Dataset entries:
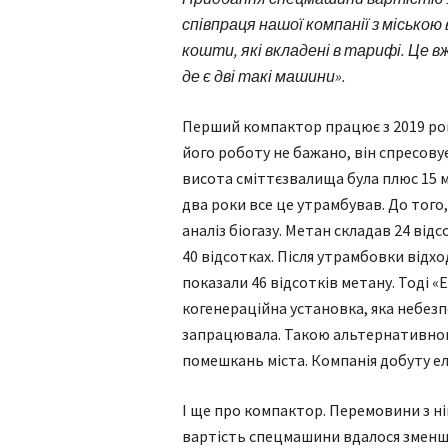
співпраця нашої компанії з місько
кошти, які вкладені в тарифі. Це в
де є дві такі машини».
Перший компактор працює з 2019 рок
його роботу не бажано, він спресовує
висота сміттєзвалища була плюс 15 м
два роки все це утрамбував. До тог
аналіз біогазу. Метан складав 24 ві
40 відсотках. Після утрамбовки відх
показали 46 відсотків метану. Тоді «
когенераційна установка, яка небез
запрацювала. Такою альтернативною
помешкань міста. Компанія добуту е
І ще про компактор. Перемовини з н
вартість спецмашини вдалося зменши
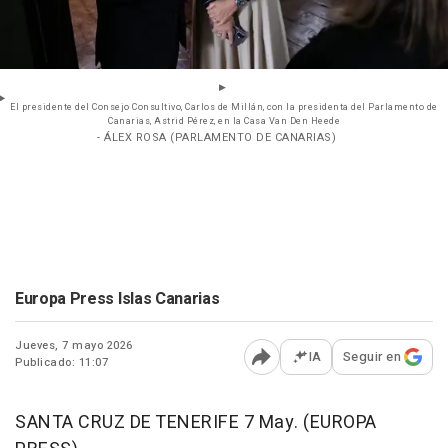
El presidente del Consejo Consultivo, Carlos de Millán, con la presidenta del Parlamento de
Canarias, Astrid Pérez, en la Casa Van Den Heede
- ÁLEX ROSA (PARLAMENTO DE CANARIAS)
Europa Press Islas Canarias
Jueves, 7 mayo 2026
IA
Seguir en
Publicado: 11:07
Abrir opciones para comp
SANTA CRUZ DE TENERIFE 7 May. (EUROPA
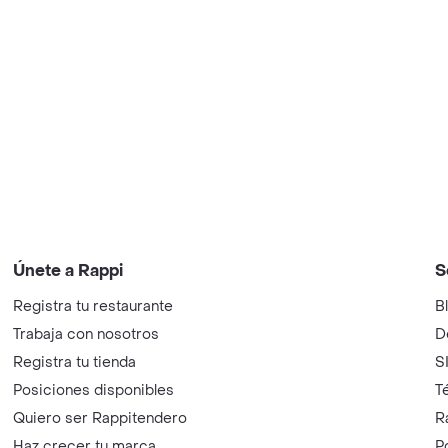
Únete a Rappi
S
Registra tu restaurante
B
Trabaja con nosotros
D
Registra tu tienda
S
Posiciones disponibles
T
Quiero ser Rappitendero
R
Haz crecer tu marca
P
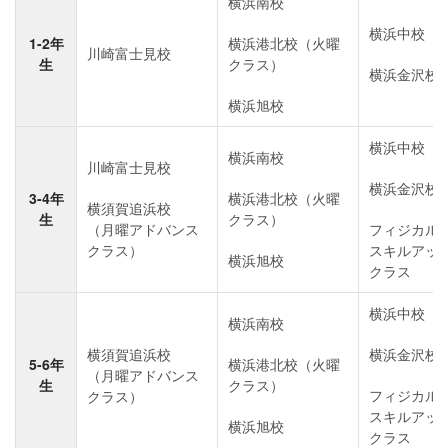
横浜南校
横浜中校
1-2年
横浜港北校（火曜
川崎富士見校
生
クラス）
横浜金沢校
横浜旭校
横浜中校
横浜南校
川崎富士見校
横浜金沢校
3-4年
横浜港北校（火曜
横須賀追浜校
生
クラス）
（月曜アドバンス
フィジカル
クラス）
スキルアッ
横浜旭校
クラス
横浜中校
横浜南校
横須賀追浜校
横浜金沢校
5-6年
横浜港北校（火曜
（月曜アドバンス
生
クラス）
フィジカル
クラス）
スキルアッ
横浜旭校
クラス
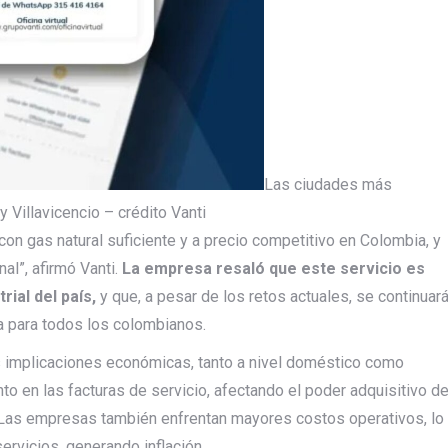
Las ciudades más
 Villavicencio – crédito Vanti
 con gas natural suficiente y a precio competitivo en Colombia, y
al”, afirmó Vanti.
La empresa resaló que este servicio es
rial del país,
y que, a pesar de los retos actuales, se continuar
ia para todos los colombianos.
es implicaciones económicas, tanto a nivel doméstico como
nto en las facturas de servicio, afectando el poder adquisitivo d
. Las empresas también enfrentan mayores costos operativos, lo
ervicios, generando inflación.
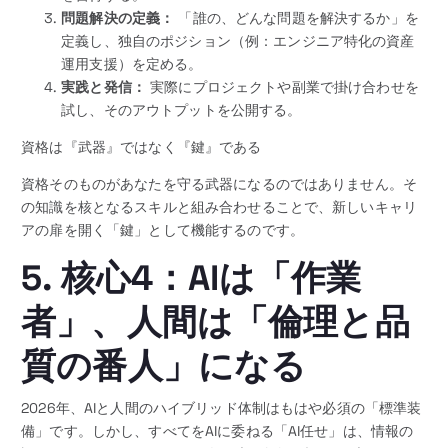
問題解決の定義：
「誰の、どんな問題を解決するか」を
定義し、独自のポジション（例：エンジニア特化の資産
運用支援）を定める。
実践と発信：
実際にプロジェクトや副業で掛け合わせを
試し、そのアウトプットを公開する。
資格は『武器』ではなく『鍵』である
資格そのものがあなたを守る武器になるのではありません。そ
の知識を核となるスキルと組み合わせることで、新しいキャリ
アの扉を開く「鍵」として機能するのです。
5. 核心4：AIは「作業
者」、人間は「倫理と品
質の番人」になる
2026年、AIと人間のハイブリッド体制はもはや必須の「標準装
備」です。しかし、すべてをAIに委ねる「AI任せ」は、情報の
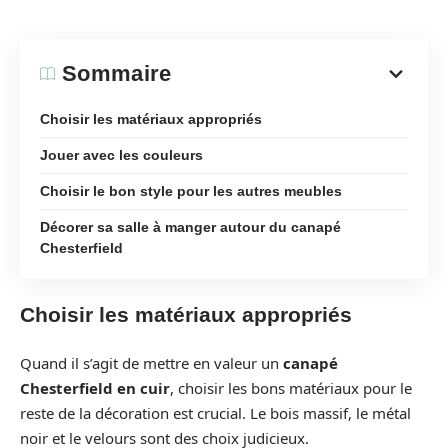
Sommaire
Choisir les matériaux appropriés
Jouer avec les couleurs
Choisir le bon style pour les autres meubles
Décorer sa salle à manger autour du canapé
Chesterfield
Choisir les matériaux appropriés
Quand il s’agit de mettre en valeur un
canapé
Chesterfield en cuir
, choisir les bons matériaux pour le
reste de la décoration est crucial. Le bois massif, le métal
noir et le velours sont des choix judicieux.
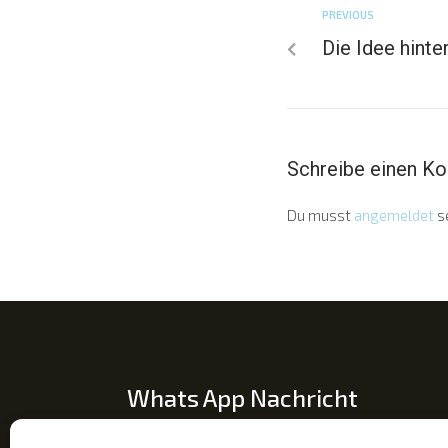
PREVIOUS
Die Idee hinte
Schreibe einen K
Du musst
angemeldet
s
Whats App Nachricht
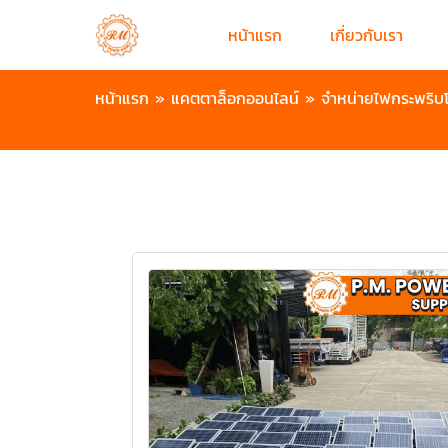
หน้าแรก
เกี่ยวกับเรา
หน้าแรก
»
แคตตาล็อกออนไลน์
»
จำหน่ายไฟกระพริบโ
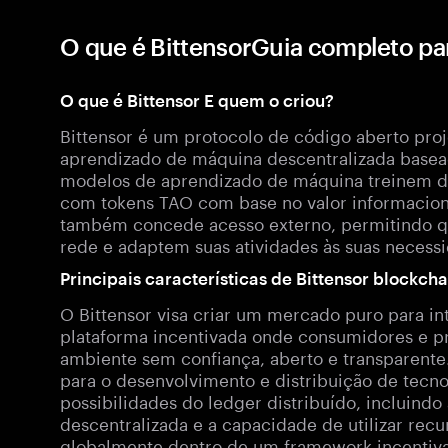
O que é BittensorGuia completo pa
O que é Bittensor E quem o criou?
Bittensor é um protocolo de código aberto pro
aprendizado de máquina descentralizada basea
modelos de aprendizado de máquina treinem d
com tokens TAO com base no valor informacion
também concede acesso externo, permitindo qu
rede e adaptem suas atividades às suas necess
Principais características de Bittensor blockcha
O Bittensor visa criar um mercado puro para int
plataforma incentivada onde consumidores e p
ambiente sem confiança, aberto e transparente.
para o desenvolvimento e distribuição de tecno
possibilidades do ledger distribuído, incluind
descentralizada e a capacidade de utilizar rec
globalmente dentro de um framework incentiv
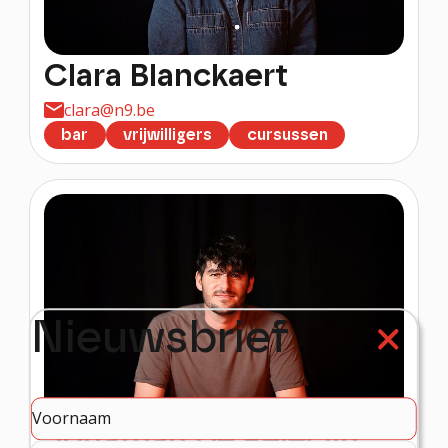
Clara Blanckaert
clara@n9.be
bar
vrijwilligers
cursussen
Nieuwsbrief
Jonathan De Pelecijn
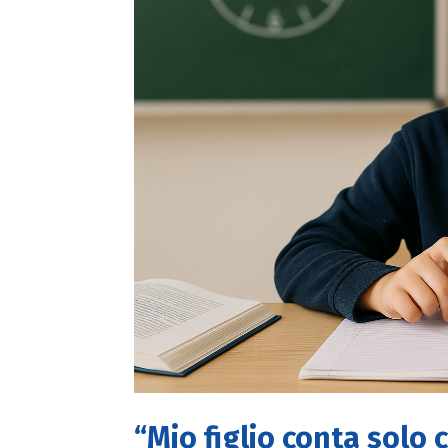
“Mio figlio conta solo 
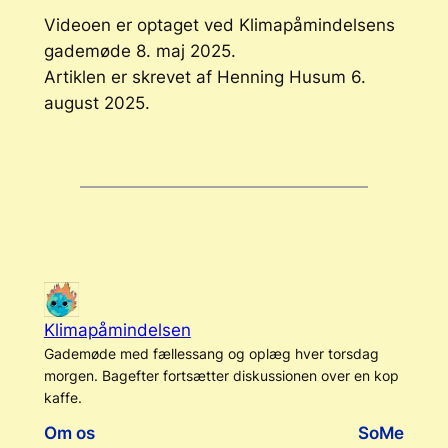
Videoen er optaget ved Klimapåmindelsens
gademøde 8. maj 2025.
Artiklen er skrevet af Henning Husum 6.
august 2025.
Klimapåmindelsen
Gademøde med fællessang og oplæg hver torsdag
morgen. Bagefter fortsætter diskussionen over en kop
kaffe.
Om os
SoMe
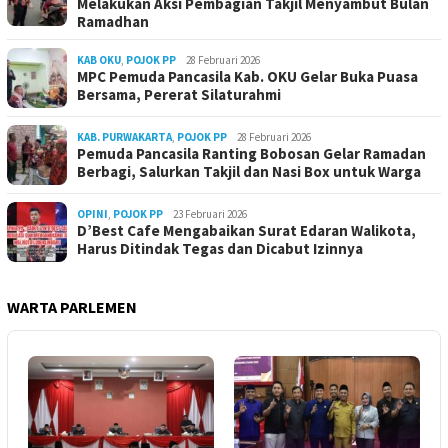
Melakukan Aksi Pembagian Takjil Menyambut Bulan
Ramadhan
KAB OKU
,
POJOK PP
28 Februari 2026
MPC Pemuda Pancasila Kab. OKU Gelar Buka Puasa
Bersama, Pererat Silaturahmi
KAB. PURWAKARTA
,
POJOK PP
28 Februari 2026
Pemuda Pancasila Ranting Bobosan Gelar Ramadan
Berbagi, Salurkan Takjil dan Nasi Box untuk Warga
OPINI
,
POJOK PP
23 Februari 2026
D’Best Cafe Mengabaikan Surat Edaran Walikota,
Harus Ditindak Tegas dan Dicabut Izinnya
WARTA PARLEMEN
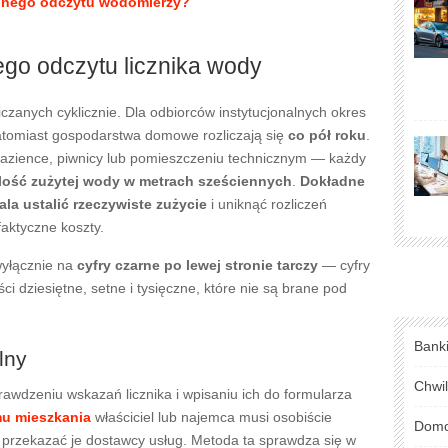
dalnego odczytu wodomierzy?
ego odczytu licznika wody
czanych cyklicznie. Dla odbiorców instytucjonalnych okres
atomiast gospodarstwa domowe rozliczają się
co pół roku
.
azience, piwnicy lub pomieszczeniu technicznym — każdy
ilość zużytej wody w metrach sześciennych
.
Dokładne
ala ustalić rzeczywiste zużycie
i uniknąć rozliczeń
aktyczne koszty.
wyłącznie na
cyfry czarne po lewej stronie tarczy
— cyfry
i dziesiętne, setne i tysięczne, które nie są brane pod
Bank
lny
Chwi
awdzeniu wskazań licznika i wpisaniu ich do formularza
u mieszkania
właściciel lub najemca musi osobiście
Domo
 i przekazać je dostawcy usług. Metoda ta sprawdza się w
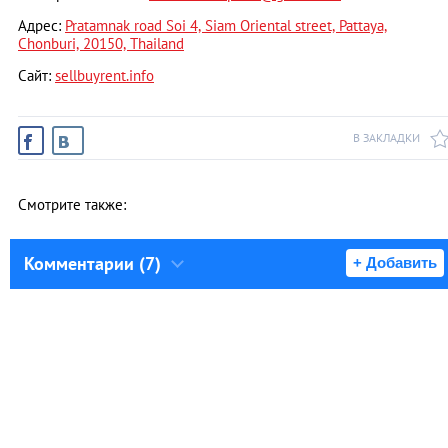
Адрес:
Pratamnak road Soi 4, Siam Oriental street, Pattaya,
Chonburi, 20150, Thailand
Сайт:
sellbuyrent.info
В ЗАКЛАДКИ
Смотрите также:
Комментарии (7)
+ Добавить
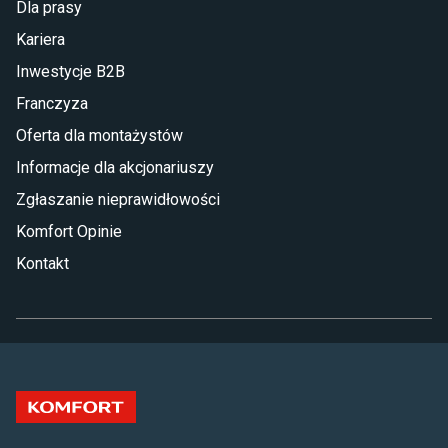
Dla prasy
Kariera
Inwestycje B2B
Franczyza
Oferta dla montażystów
Informacje dla akcjonariuszy
Zgłaszanie nieprawidłowości
Komfort Opinie
Kontakt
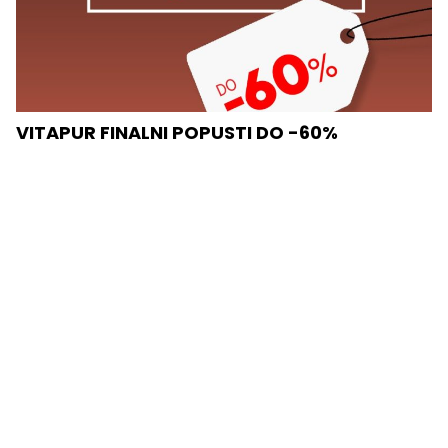
VITAPUR FINALNI POPUSTI DO -60%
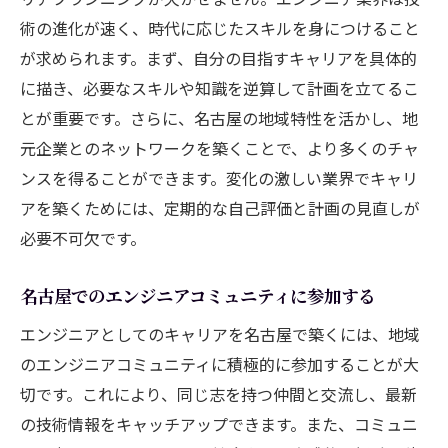
名古屋の転職市場の動向を把握する
術の進化が速く、時代に応じたスキルを身につけること
が求められます。まず、自分の目指すキャリアを具体的
名古屋でのキャリアアップに必要なエンジニア
に描き、必要なスキルや知識を逆算して計画を立てるこ
の心構え
とが重要です。さらに、名古屋の地域特性を活かし、地
柔軟な思考とチャレンジ精神の重要性
元企業とのネットワークを築くことで、より多くのチャ
自己成長を促すためのフィードバックの活
ンスを得ることができます。変化の激しい業界でキャリ
用
アを築くためには、定期的な自己評価と計画の見直しが
失敗から学ぶ姿勢を持つことの価値
必要不可欠です。
地域社会と協力し合う姿勢
持続的な学習と自己研鑽の継続
名古屋でのエンジニアコミュニティに参加する
名古屋でのエンジニアとしての職業倫理
エンジニアとしてのキャリアを名古屋で築くには、地域
のエンジニアコミュニティに積極的に参加することが大
切です。これにより、同じ志を持つ仲間と交流し、最新
の技術情報をキャッチアップできます。また、コミュニ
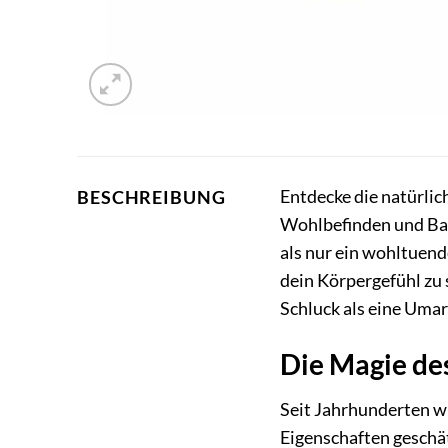
Entdecke die natürlic
BESCHREIBUNG
Wohlbefinden und Ba
als nur ein wohltuen
dein Körpergefühl zu 
Schluck als eine Umar
Die Magie de
Seit Jahrhunderten w
Eigenschaften geschät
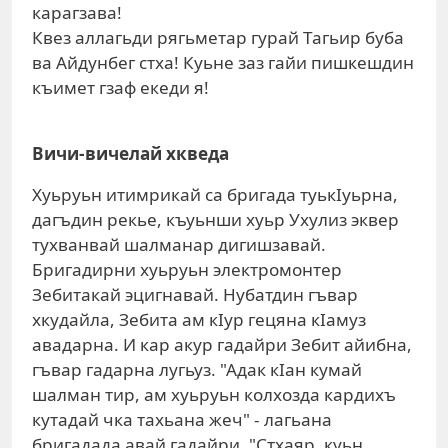
карагзава!
Квез аллагьди рягьметар гурай Тагьир буба
ва Айдунбег стха! Куьне заз гайи пишкешдин
къимет гзаф екеди я!
Вичи-вичелай хкведа
Хуьруьн итимрикай са бригада туькIуьрна,
дагъдин рекье, къуьнши хуьр Ухулиз эквер
тухванвай шалманар дигишзавай.
Бригадирни хуьруьн электромонтер
Зебитакай эцигнавай. Нубатдин гъвар
хкудайла, Зебита ам кIур гецяна кIамуз
авадарна. И кар акур гадайри Зебит айибна,
гъвар гадарна лугьуз. "Адак кIан кумай
шалман тир, ам хуьруьн колхозда кардихъ
кутадай чка тахьана жеч" - лагьана
бригадада авай гадайри. "Стхаяр, куьн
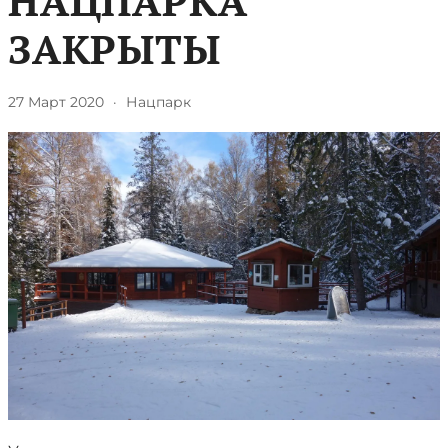
НАЦПАРКА
ЗАКРЫТЫ
27 Март 2020
·
Нацпарк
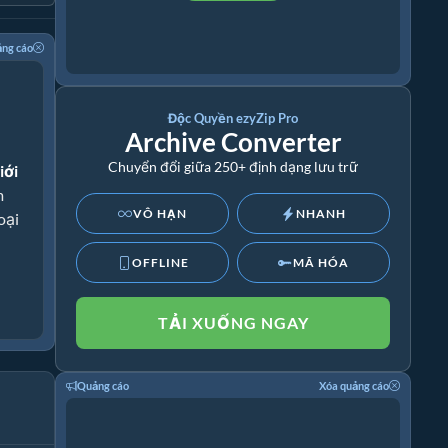
ảng cáo
Độc Quyền ezyZip Pro
Archive Converter
Chuyển đổi giữa 250+ định dạng lưu trữ
iới
m
VÔ HẠN
NHANH
oại
OFFLINE
MÃ HÓA
TẢI XUỐNG NGAY
Quảng cáo
Xóa quảng cáo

▶ _Exercise brief_: Please pick out every line above that contains the string "descentralizada" and copy each of those lines.

▶ _Task response_:
aprendizado de máquina descentralizada basea
descentralizada e a capacidade de utilizar rec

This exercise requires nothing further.